ASSIGNMENT
Please print, exactly, only the lines in the entries below from the line that has "focal_35mm: 36" through the line that has "focal_mm: 200". Pictures don't go in.

DATA RECORDS

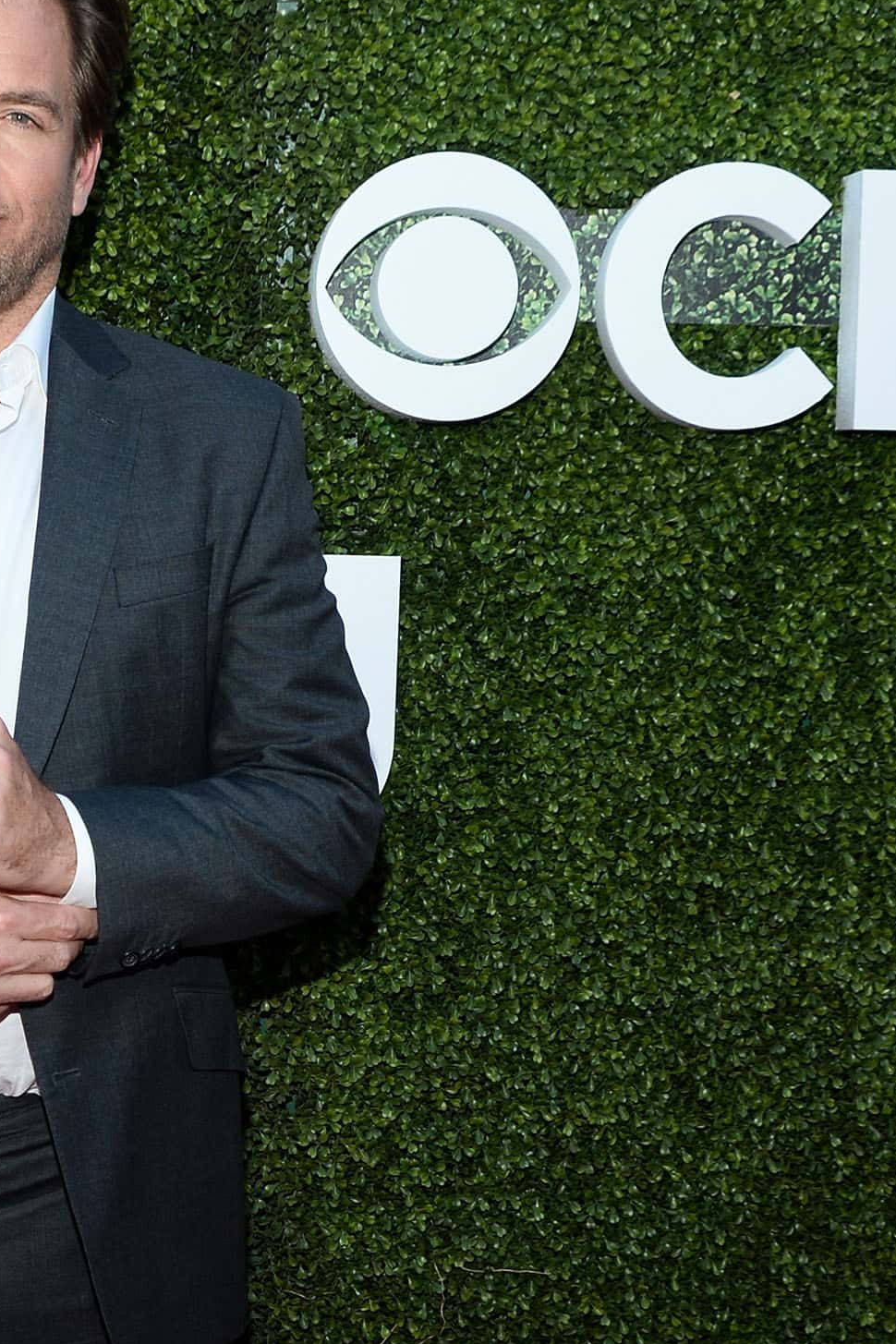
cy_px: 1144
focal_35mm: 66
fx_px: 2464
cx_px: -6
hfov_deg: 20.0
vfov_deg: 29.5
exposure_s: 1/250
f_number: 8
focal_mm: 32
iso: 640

...

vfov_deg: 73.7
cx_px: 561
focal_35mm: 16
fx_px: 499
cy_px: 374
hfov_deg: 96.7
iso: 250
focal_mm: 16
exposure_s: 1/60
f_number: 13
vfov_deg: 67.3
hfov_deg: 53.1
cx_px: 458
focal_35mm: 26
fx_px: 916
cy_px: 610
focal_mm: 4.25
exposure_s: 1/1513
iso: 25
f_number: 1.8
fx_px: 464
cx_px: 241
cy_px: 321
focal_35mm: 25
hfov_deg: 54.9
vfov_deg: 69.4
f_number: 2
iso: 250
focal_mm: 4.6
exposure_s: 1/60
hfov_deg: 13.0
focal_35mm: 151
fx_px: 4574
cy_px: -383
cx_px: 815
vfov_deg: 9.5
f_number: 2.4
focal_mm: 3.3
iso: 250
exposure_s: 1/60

...

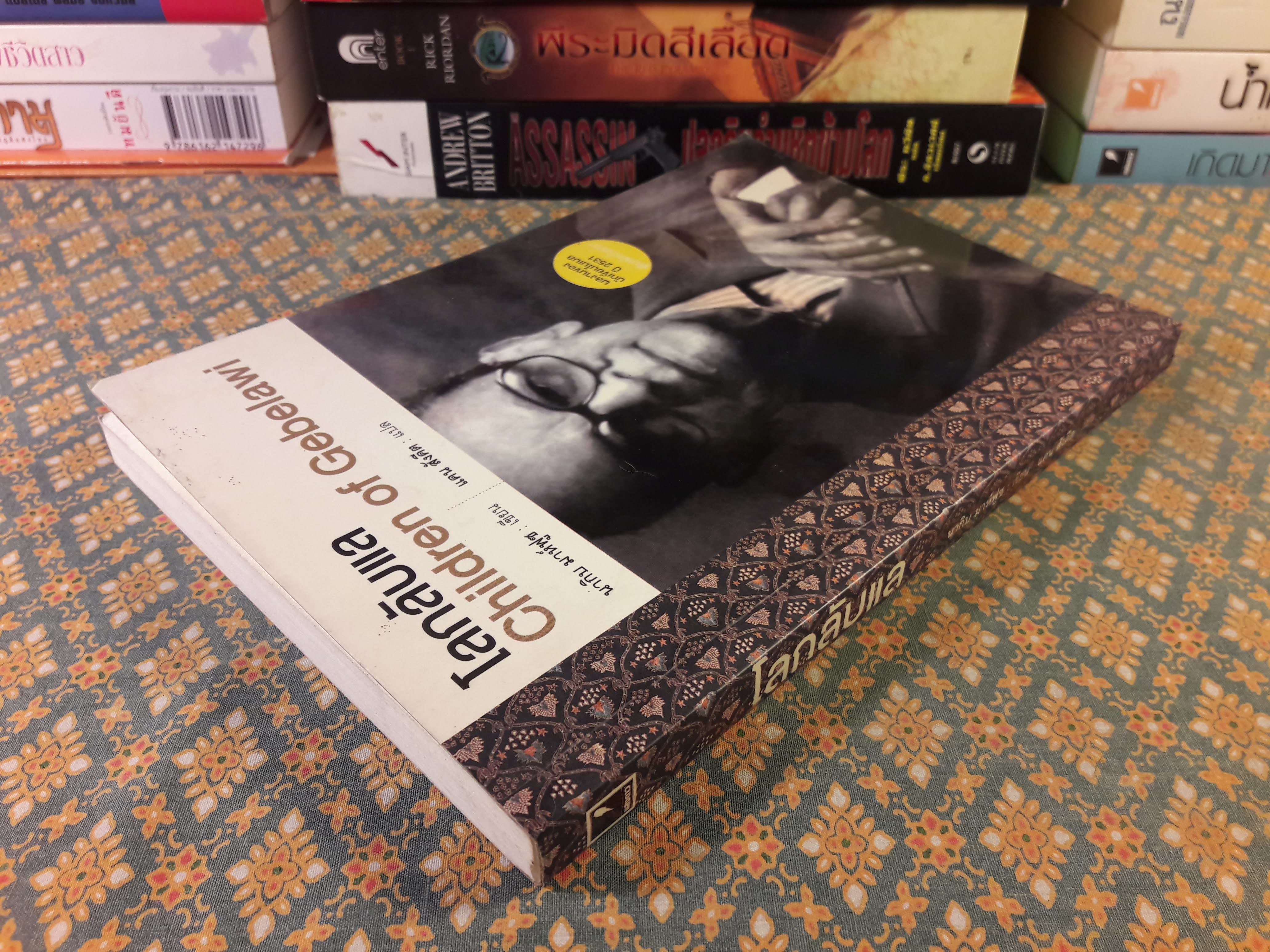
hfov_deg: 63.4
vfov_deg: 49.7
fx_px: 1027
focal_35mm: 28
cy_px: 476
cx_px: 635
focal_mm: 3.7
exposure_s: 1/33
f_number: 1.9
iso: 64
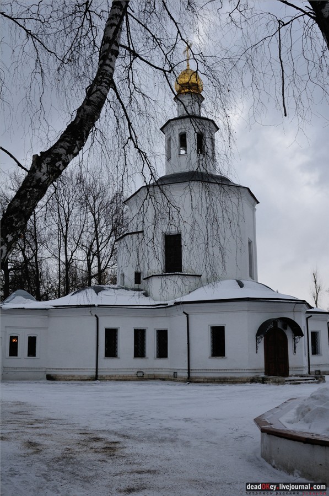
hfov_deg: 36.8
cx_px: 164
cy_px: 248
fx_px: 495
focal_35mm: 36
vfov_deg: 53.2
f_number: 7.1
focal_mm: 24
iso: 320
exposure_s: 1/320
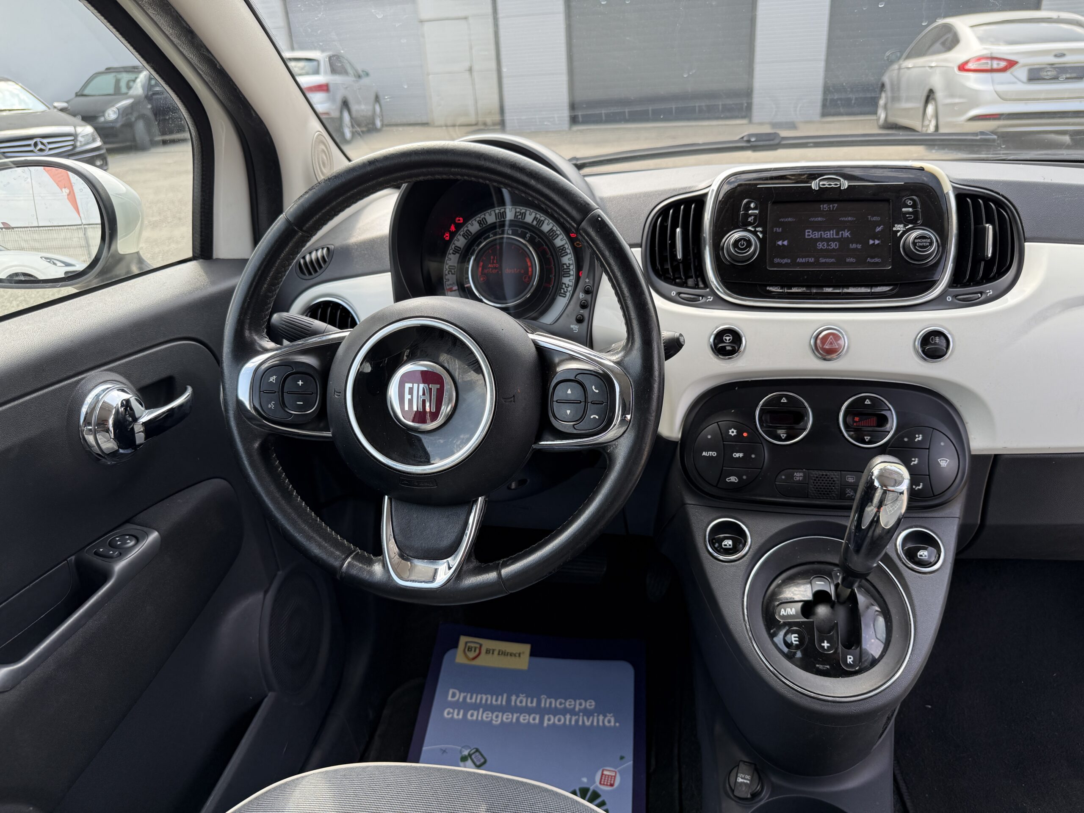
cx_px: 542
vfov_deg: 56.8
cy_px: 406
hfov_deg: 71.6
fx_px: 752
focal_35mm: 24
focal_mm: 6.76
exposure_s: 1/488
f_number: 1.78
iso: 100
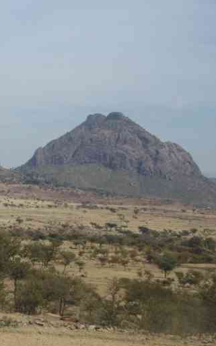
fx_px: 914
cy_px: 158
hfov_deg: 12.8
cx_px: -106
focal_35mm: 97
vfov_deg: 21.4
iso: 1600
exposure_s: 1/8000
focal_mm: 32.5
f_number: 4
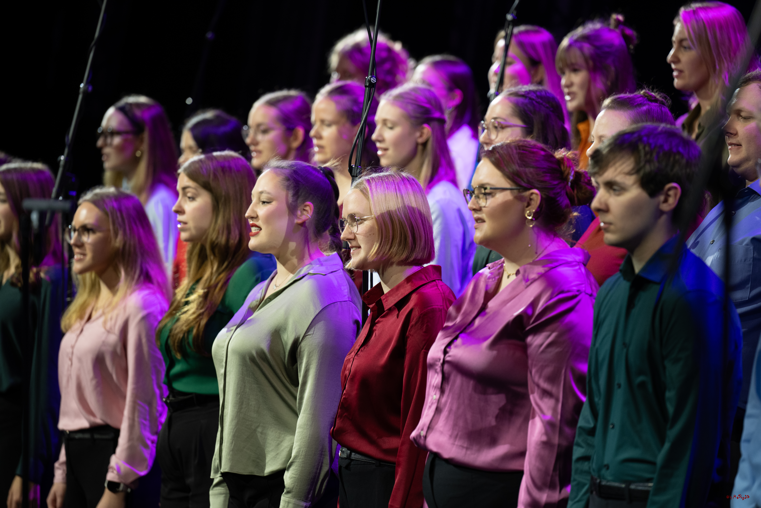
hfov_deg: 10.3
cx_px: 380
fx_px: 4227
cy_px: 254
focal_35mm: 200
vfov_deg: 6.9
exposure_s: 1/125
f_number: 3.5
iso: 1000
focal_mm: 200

ANSWER SPACE
focal_35mm: 36
vfov_deg: 53.2
f_number: 7.1
focal_mm: 24
iso: 320
exposure_s: 1/320
cx_px: 542
vfov_deg: 56.8
cy_px: 406
hfov_deg: 71.6
fx_px: 752
focal_35mm: 24
focal_mm: 6.76
exposure_s: 1/488
f_number: 1.78
iso: 100
fx_px: 914
cy_px: 158
hfov_deg: 12.8
cx_px: -106
focal_35mm: 97
vfov_deg: 21.4
iso: 1600
exposure_s: 1/8000
focal_mm: 32.5
f_number: 4
hfov_deg: 10.3
cx_px: 380
fx_px: 4227
cy_px: 254
focal_35mm: 200
vfov_deg: 6.9
exposure_s: 1/125
f_number: 3.5
iso: 1000
focal_mm: 200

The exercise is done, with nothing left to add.